Frank Washkuch Jr.
Nov 7 2006 18:50
TippingPoint researchers warned AOL ICQ users this
week about a vulnerability that allows attackers to execute malicious code onto
a vulnerable PC without user interaction.
AOL fixed the instant messaging (IM) service flaw on Oct. 31, but users who
haven't logged on to the ICQ network since then could still be at risk, TippingPoint
warned this week.
The update was immediately applied to ICQ version 5.1 users when they logged
on to the network, according to a TippingPoint advisory.
Researchers from TippingPoint's Zero Day Initiative reported the flaw to AOL
on Sept. 20, but held back information from the public because the vulnerability
could easily led to the spread of a worm, TippingPoint researchers said.
The flaw exists in the DownloadAgent function of the IM service's ICQPhone.SipxPhoneManager
ActiveX control. Hackers can use a malicious ICQ avatar to exploit the flaw,
according to TippingPoint's advisory.
Terri Forslof, manager of security response for TippingPoint, told SCMagazine.com
today that ICQ users who have not logged in to the service this month must still
be vigilant against attacks.
"What I think is particularly interesting about (the flaw) is that customers
who have not logged in are not protected, and they can still be attacked by
a website," she said. "Most people think that if they're not using
the service, they're not at risk.

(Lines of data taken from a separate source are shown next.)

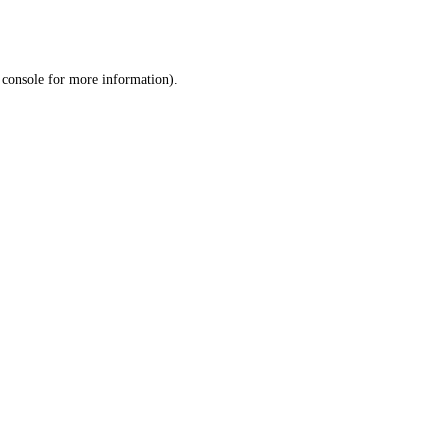
 console
for more information).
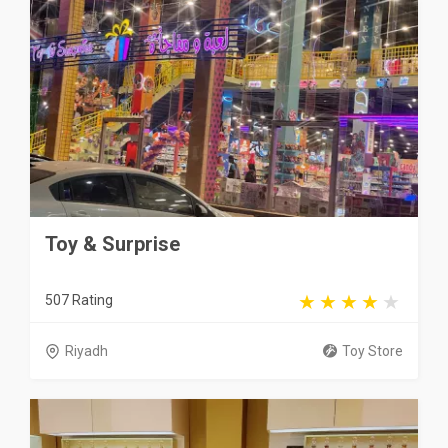
Toy & Surprise
507 Rating
Riyadh
Toy Store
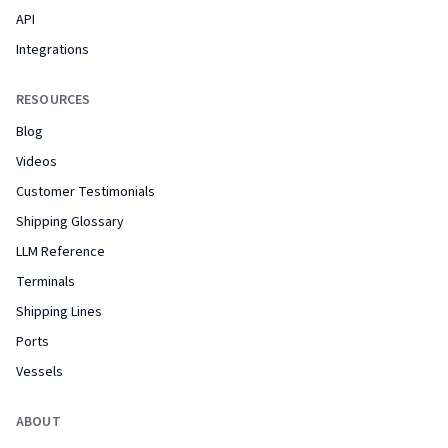
API
Integrations
RESOURCES
Blog
Videos
Customer Testimonials
Shipping Glossary
LLM Reference
Terminals
Shipping Lines
Ports
Vessels
ABOUT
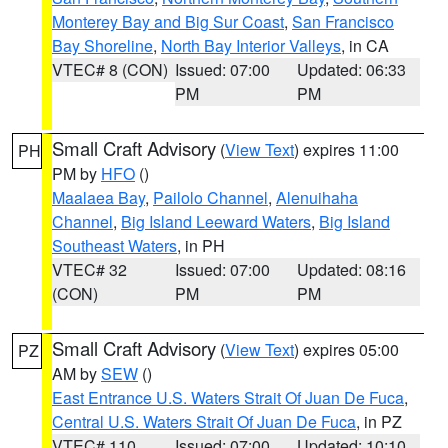
Monterey Bay and Big Sur Coast
,
San Francisco
Bay Shoreline
,
North Bay Interior Valleys
, in CA
VTEC# 8 (CON)
Issued: 07:00
Updated: 06:33
PM
PM
Small Craft Advisory
(
View Text
) expires 11:00
PH
PM by
HFO
()
Maalaea Bay
,
Pailolo Channel
,
Alenuihaha
Channel
,
Big Island Leeward Waters
,
Big Island
Southeast Waters
, in PH
VTEC# 32
Issued: 07:00
Updated: 08:16
(CON)
PM
PM
Small Craft Advisory
(
View Text
) expires 05:00
PZ
AM by
SEW
()
East Entrance U.S. Waters Strait Of Juan De Fuca
,
Central U.S. Waters Strait Of Juan De Fuca
, in PZ
VTEC# 110
Issued: 07:00
Updated: 10:10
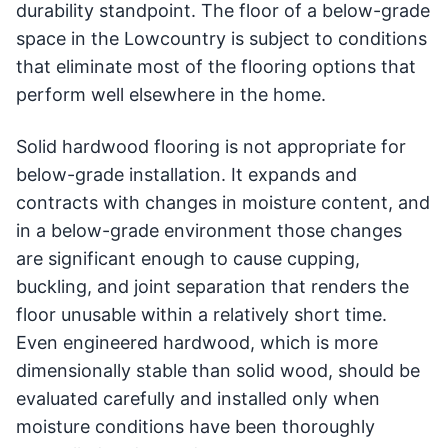
durability standpoint. The floor of a below-grade
space in the Lowcountry is subject to conditions
that eliminate most of the flooring options that
perform well elsewhere in the home.
Solid hardwood flooring is not appropriate for
below-grade installation. It expands and
contracts with changes in moisture content, and
in a below-grade environment those changes
are significant enough to cause cupping,
buckling, and joint separation that renders the
floor unusable within a relatively short time.
Even engineered hardwood, which is more
dimensionally stable than solid wood, should be
evaluated carefully and installed only when
moisture conditions have been thoroughly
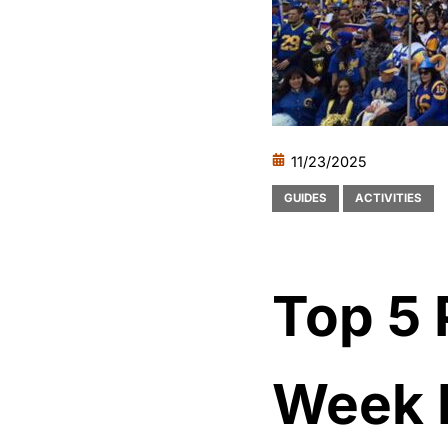
11/23/2025
GUIDES
ACTIVITIES
Top 5 
Week 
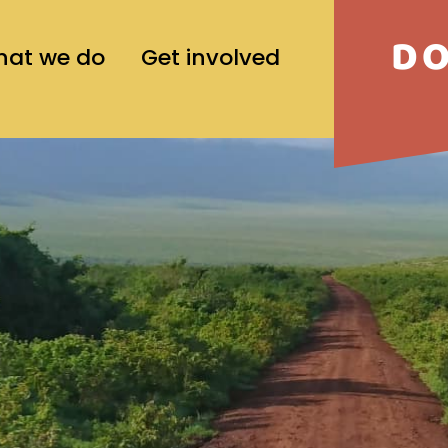
D
at we do
Get involved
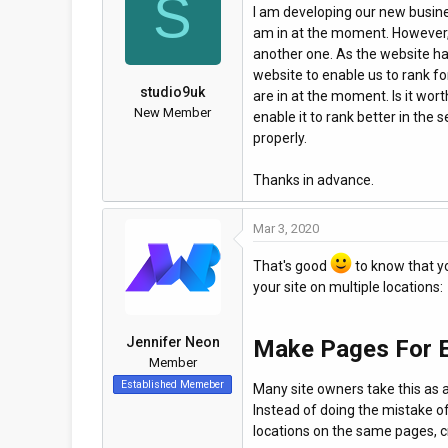
S
I am developing our new busine
a
t
am in at the moment. However, 
d
d
another one. As the website ha
s
a
website to enable us to rank f
t
t
studio9uk
are in at the moment. Is it wor
a
e
New Member
enable it to rank better in the
r
properly.
t
e
Thanks in advance.
r
Mar 3, 2020
That's good
to know that yo
your site on multiple locations:
Jennifer Neon
Make Pages For E
Member
Established Memeber
Many site owners take this as a t
Instead of doing the mistake of
locations on the same pages, c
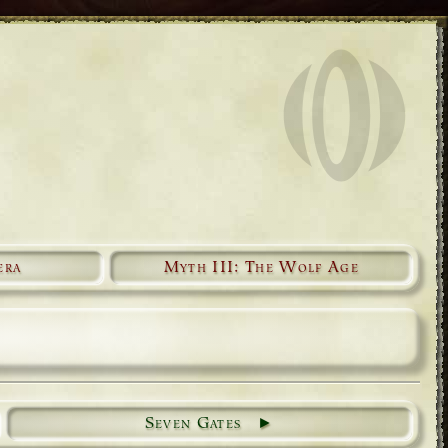
era
Myth III: The Wolf Age
Seven Gates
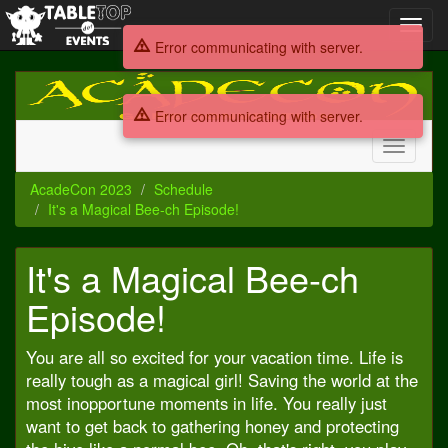
Toggl
navig
Error communicating with server.
AcadeCon
2023
Error communicating with server.
Toggle
navigati
AcadeCon 2023
Schedule
It's a Magical Bee-ch Episode!
It's a Magical Bee-ch
Episode!
You are all so excited for your vacation time. Life is
really tough as a magical girl! Saving the world at the
most inopportune moments in life. You really just
want to get back to gathering honey and protecting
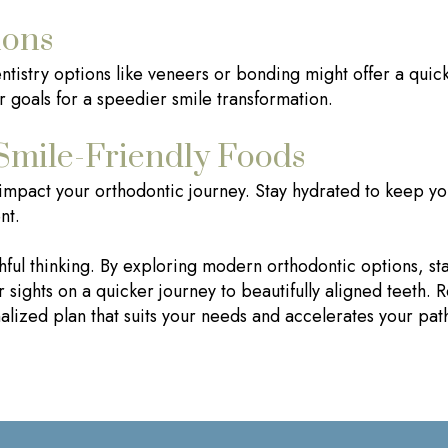
ions
istry options like veneers or bonding might offer a quicke
r goals for a speedier smile transformation.
Smile-Friendly Foods
 impact your orthodontic journey. Stay hydrated to keep yo
nt.
ishful thinking. By exploring modern orthodontic options, st
 sights on a quicker journey to beautifully aligned teeth.
lized plan that suits your needs and accelerates your path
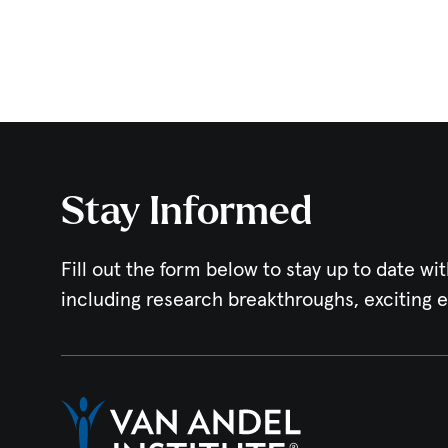
Stay Informed
Fill out the form below to stay up to date wit
including research breakthroughs, exciting 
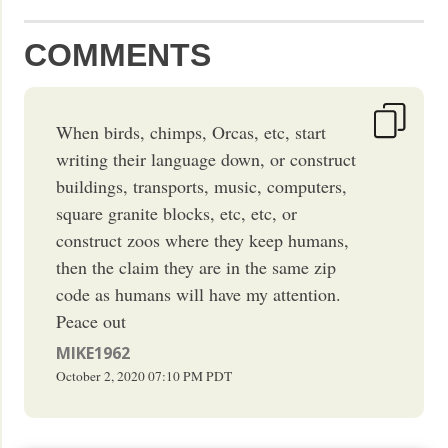
COMMENTS
When birds, chimps, Orcas, etc, start
writing their language down, or construct
buildings, transports, music, computers,
square granite blocks, etc, etc, or
construct zoos where they keep humans,
then the claim they are in the same zip
code as humans will have my attention.
Peace out
MIKE1962
October 2, 2020
07:10 PM
PDT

In this case, that's not true."
Dave Endler, director of security research for TippingPoint, said attackers
can use both websites and malicious IM messages to exploit the flaw.
"This issue is unique in that it can be exploited through a web browser
as well as the ICQ network itself. ICQ users who have not logged into the ICQ
network since Oct. 31 can still be affected through a malicious website because
it does not require user interaction," he said. "The same six degrees
of freedom that connects everyone on the ICQ network can be leveraged by a worm
to spread autonomously and quickly."
Core Security warned of multiple
vulnerabilities in ICQ in early September. AOL then urged users to upgrade
to version 5.1 to fix the flaws.
An AOL representative could not immediately be reached for comment.